Reading text
Content starts

If the way of access is covered by a small bowel loop or the stomach, the drainage can be done relatively safely through those organs via a needle. However, it is not recommended to pass a needle through the colon.

Coagulopathy, transpleurical pass, echinococcal cyst, and asymptomatic sterile fluid collections are relative contraindication.

The presence of coagulation disorders have to be corrected before the procedure by the administration of fresh frozen plasma or platelets.

Transpleural passage should be avoided as much as possible because it is painful and can cause a pleuric effusion or a secondary infection of the pleural space.

The drainage of echinococcal cysts is not therapeutic and can be complicated by anaphylactic shock and spreading of the disease. Percutaneous treatment of such cysts can be, however, achieved using the so-called PAIR technique (puncture, aspiration, alcohol injection, re-aspiration) [8] with low rate of recurrence and complications.

The drainage of an asymptomatic sterile fluid collection is not recommended, and if it is done, the catheter should be left in place for the shortest possible time, to avoid possible secondary infections.

Content ends

Given records
Content starts

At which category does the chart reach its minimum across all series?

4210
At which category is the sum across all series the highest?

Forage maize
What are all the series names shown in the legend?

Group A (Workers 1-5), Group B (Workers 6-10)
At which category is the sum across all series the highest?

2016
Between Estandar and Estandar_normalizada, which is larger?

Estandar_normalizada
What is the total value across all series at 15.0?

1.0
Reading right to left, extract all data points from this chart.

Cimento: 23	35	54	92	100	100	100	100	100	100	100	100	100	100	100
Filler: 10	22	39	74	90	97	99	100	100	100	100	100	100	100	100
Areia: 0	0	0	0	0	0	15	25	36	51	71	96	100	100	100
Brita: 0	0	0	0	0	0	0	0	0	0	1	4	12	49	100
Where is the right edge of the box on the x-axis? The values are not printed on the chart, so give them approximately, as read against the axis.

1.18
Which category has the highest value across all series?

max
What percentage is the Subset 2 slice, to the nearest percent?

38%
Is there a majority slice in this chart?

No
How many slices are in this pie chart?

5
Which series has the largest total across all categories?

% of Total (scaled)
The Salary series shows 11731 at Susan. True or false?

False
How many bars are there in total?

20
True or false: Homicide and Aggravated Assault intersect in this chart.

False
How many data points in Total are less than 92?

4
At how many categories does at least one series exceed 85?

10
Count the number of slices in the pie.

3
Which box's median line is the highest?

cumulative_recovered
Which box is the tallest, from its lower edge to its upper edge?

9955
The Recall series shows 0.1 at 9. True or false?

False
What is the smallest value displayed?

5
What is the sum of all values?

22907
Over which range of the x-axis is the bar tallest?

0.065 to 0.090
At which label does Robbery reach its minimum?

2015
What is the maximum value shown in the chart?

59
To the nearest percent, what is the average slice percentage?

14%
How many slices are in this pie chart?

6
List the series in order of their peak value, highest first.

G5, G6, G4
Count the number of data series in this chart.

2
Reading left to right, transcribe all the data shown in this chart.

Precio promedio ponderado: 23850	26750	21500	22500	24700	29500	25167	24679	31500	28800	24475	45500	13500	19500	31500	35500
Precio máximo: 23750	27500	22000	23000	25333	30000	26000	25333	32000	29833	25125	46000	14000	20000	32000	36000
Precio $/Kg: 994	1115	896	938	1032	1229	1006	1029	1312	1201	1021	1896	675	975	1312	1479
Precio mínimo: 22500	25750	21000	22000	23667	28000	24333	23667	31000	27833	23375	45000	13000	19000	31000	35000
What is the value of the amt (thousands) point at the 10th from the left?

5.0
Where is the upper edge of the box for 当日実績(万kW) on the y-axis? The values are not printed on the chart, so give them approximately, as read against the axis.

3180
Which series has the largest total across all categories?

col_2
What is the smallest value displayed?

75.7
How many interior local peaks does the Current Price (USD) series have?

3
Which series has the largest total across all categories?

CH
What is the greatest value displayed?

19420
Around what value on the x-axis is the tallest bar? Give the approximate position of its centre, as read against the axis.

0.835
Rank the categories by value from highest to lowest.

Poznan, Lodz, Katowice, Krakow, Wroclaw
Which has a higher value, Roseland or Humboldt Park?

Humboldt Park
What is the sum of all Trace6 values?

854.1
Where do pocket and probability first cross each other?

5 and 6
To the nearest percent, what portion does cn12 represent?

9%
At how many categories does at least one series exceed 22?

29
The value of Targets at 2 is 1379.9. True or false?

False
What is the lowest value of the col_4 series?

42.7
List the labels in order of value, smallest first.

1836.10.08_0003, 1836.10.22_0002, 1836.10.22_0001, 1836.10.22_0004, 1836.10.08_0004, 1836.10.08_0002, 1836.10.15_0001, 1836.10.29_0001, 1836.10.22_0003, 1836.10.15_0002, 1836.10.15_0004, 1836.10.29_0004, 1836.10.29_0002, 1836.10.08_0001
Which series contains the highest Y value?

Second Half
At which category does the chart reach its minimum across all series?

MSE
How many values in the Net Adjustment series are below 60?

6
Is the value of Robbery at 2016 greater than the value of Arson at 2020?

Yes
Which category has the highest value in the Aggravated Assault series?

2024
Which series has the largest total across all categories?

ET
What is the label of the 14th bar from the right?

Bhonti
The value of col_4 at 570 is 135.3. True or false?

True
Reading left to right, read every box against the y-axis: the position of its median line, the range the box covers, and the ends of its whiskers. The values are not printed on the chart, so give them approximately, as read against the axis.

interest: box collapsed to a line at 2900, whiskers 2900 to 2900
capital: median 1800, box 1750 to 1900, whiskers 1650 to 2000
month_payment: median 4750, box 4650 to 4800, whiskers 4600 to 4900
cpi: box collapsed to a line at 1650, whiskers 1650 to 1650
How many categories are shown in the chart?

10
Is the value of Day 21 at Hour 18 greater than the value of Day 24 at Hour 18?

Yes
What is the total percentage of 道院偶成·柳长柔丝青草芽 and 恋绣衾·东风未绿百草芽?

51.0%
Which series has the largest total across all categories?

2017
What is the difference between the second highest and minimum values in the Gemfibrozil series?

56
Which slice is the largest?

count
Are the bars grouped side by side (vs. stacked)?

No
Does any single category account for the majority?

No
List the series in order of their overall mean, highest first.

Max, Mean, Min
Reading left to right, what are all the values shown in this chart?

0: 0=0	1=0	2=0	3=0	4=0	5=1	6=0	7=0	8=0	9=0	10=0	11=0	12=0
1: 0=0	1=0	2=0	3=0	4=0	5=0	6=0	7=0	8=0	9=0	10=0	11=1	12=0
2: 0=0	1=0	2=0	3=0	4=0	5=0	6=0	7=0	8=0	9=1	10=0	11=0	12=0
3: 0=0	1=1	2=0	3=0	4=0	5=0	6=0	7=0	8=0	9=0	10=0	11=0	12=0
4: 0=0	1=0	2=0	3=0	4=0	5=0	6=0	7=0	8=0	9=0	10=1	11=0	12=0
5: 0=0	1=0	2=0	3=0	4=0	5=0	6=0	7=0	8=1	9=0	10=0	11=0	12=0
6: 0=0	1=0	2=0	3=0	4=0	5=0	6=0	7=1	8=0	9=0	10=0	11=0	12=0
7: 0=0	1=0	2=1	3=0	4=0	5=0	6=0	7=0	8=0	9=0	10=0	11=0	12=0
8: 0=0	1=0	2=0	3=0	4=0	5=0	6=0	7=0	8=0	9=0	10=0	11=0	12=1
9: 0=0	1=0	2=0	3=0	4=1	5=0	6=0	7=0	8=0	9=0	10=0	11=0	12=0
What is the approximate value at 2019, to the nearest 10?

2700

Content ends

Task description
From the drainage text, extract the passage starting with "Transpleural passage should" and going on through "the pleural space.". Rely on the drainage text and nothing else.

Solution to the problem
Transpleural passage should be avoided as much as possible because it is painful and can cause a pleuric effusion or a secondary infection of the pleural space.